Tuesday, April 8, 2008

who i am minus the exegesis

I feel like recently I've been trying to figure out who I am apart from my theology...
It's weird.

My theology is such an immense, powerful, driving, catalystic part of who I am, but one day I realized that if my beliefs are my only source of identity, I am missing out on something.

If you ask me who I am, I might answer that I am a person who wants desperately to work for social justice, a person who finds joy in reading the Bible as a narrative and not as a rulebook, a person who believes that salvation is so much more than we give it credit for.

But what about the parts of me that aren't defined by my theology?
I am also a person who wants desperately to become a better singer and dancer, a person who finds joy in the promise of revolution, in the late 1960s and the freedom that is expressed in living counterculturally with a group of people that you love, a person who believes that a bit of jazz, a dash of wilderness, and a spot of tea are very good remedies for mundane life.

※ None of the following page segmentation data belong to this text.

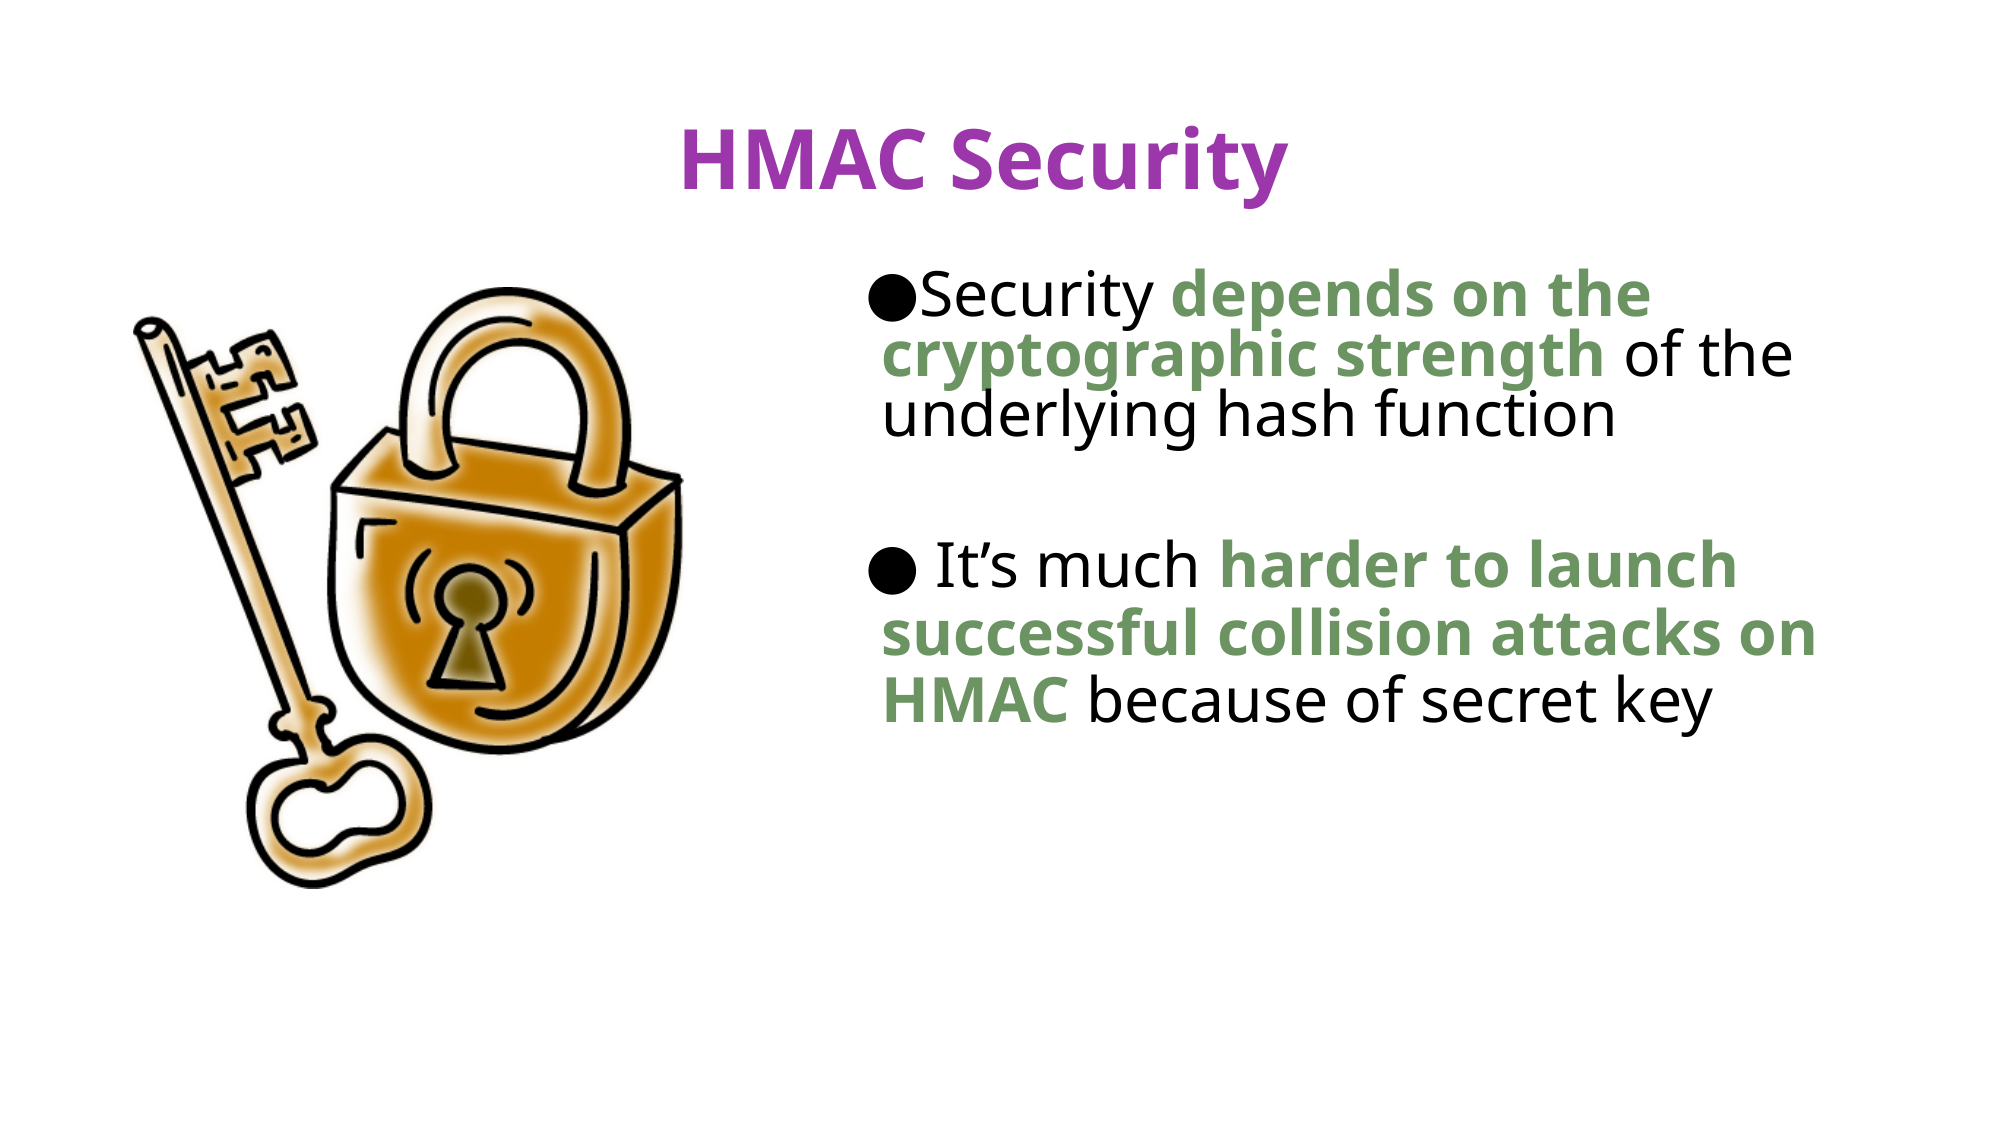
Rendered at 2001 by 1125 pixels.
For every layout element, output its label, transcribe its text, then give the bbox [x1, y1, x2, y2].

picture [132, 286, 684, 889]
list Security depends on the cryptographic strength of the underlying hash function It’s much harder to launch successful collision attacks on HMAC because of secret key [805, 248, 1852, 1054]
title HMAC Security [133, 37, 1834, 225]
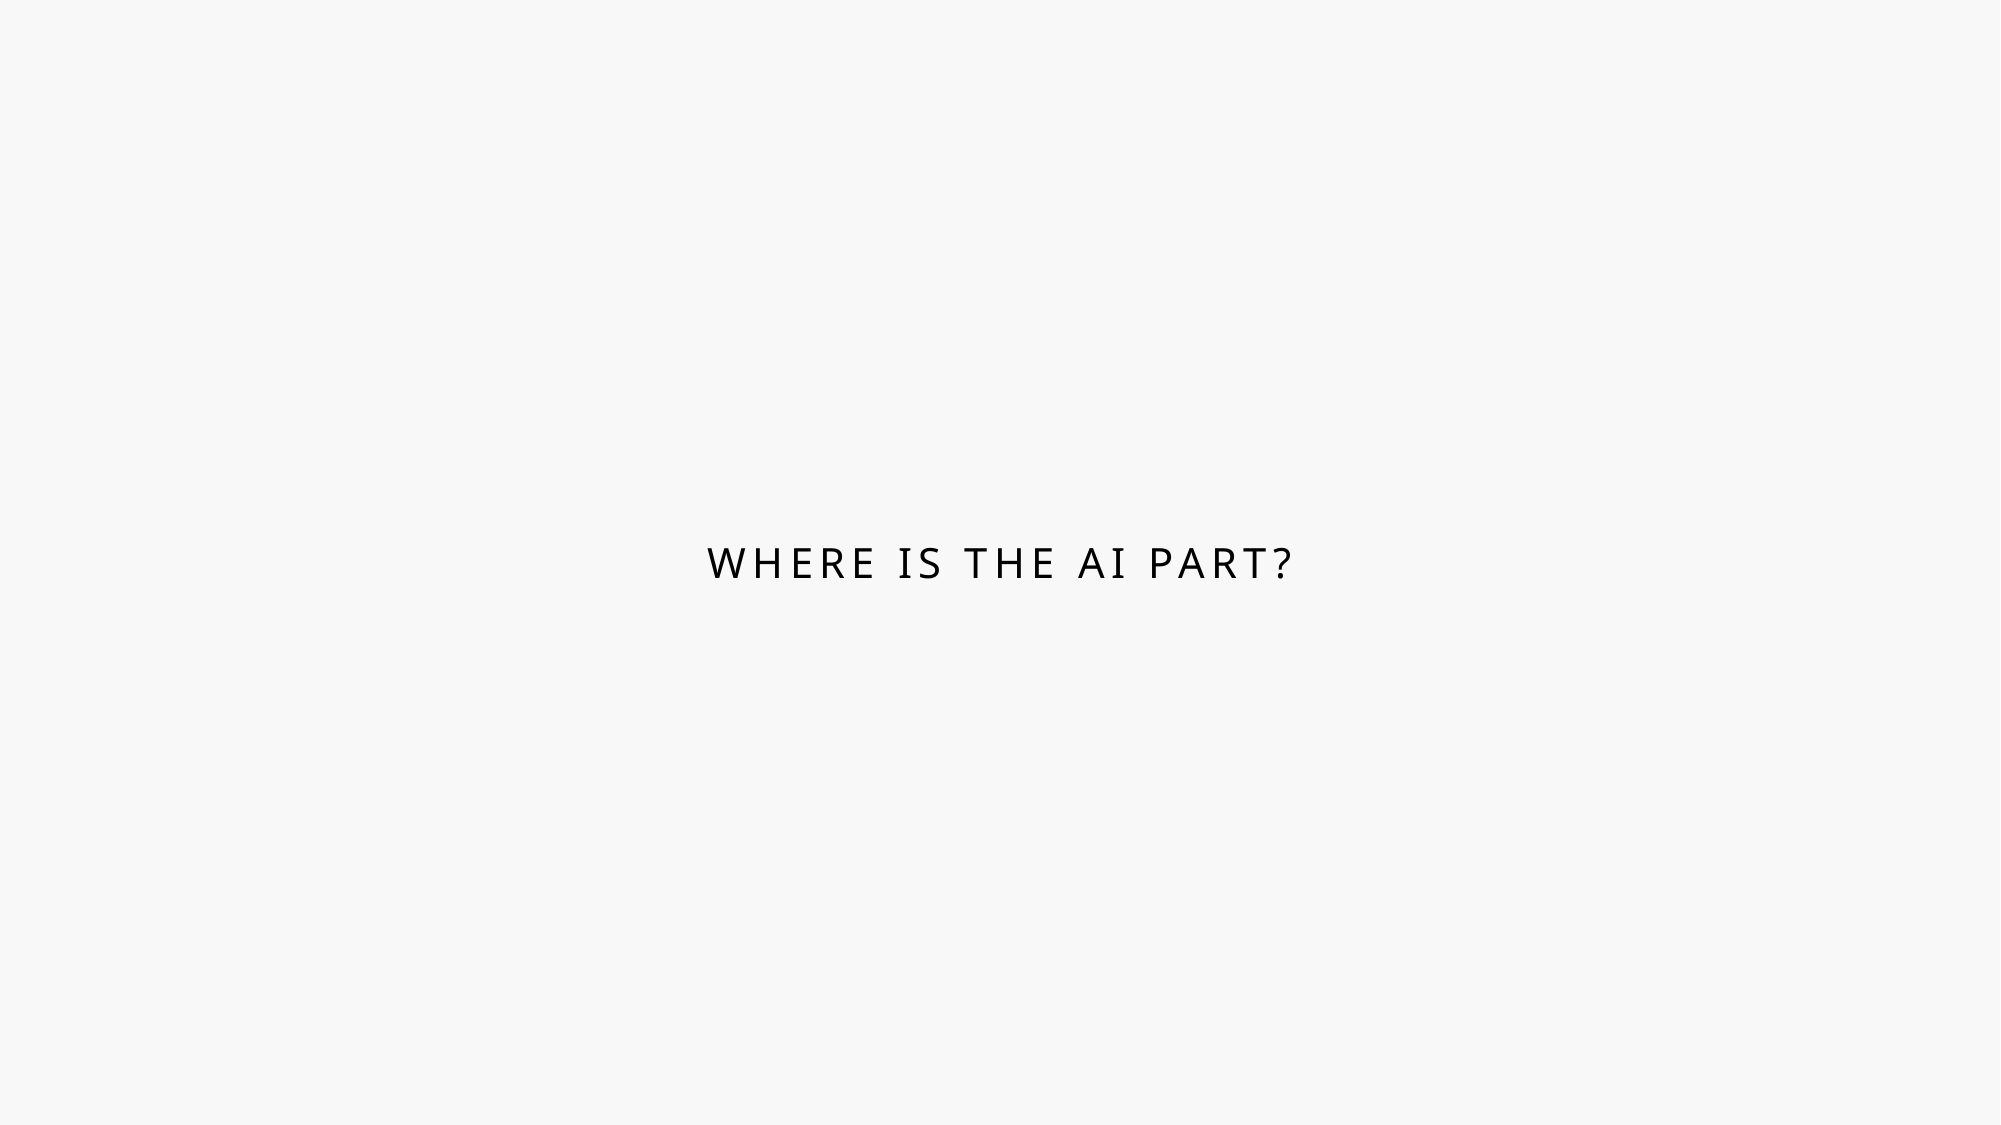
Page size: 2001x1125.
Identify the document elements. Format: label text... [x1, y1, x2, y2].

text_box WHERE IS THE AI PART? [257, 529, 1743, 595]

Maybe it's self-indulgent. But I have certainly enjoyed getting to know myself better.

Of course my theology is behind so much of what I do, how I think, and who I am.
But maybe I don't have to rationalize it all out, and instead just embrace the surface of me. If you know me at all, you know that I despise staying at the surface of things... but perhaps it's good to learn how to live at the surface and see just glimpses of what's beneath.

All this to say - apologies if I haven't been too theological lately, I've been preoccupied with discovering what my theology means for me in everyday life.

2 comments:

Karen said...

I believe that life is combining these two aspects of life, the theology (y) and the practicality (y), and coming out with a ridiculous conglomeration of who you actually are. it's like sitting on the fence, but not really. you just are the happy medium of both sides.

you can't have true theology and not act on it. and you can't do things without knowing why you're doing them.

just my two cents.

kiwinavega said...

Theology is what you want it to be and plays the role you want it to.

I'm not a particularly religious person but do believe in the spiritual. I think the Stone Roses had it right in their song "Breaking into heaven":

"You can have it all any time you want it - the kingdom's all inside."

Also love your "good philosophy" quote.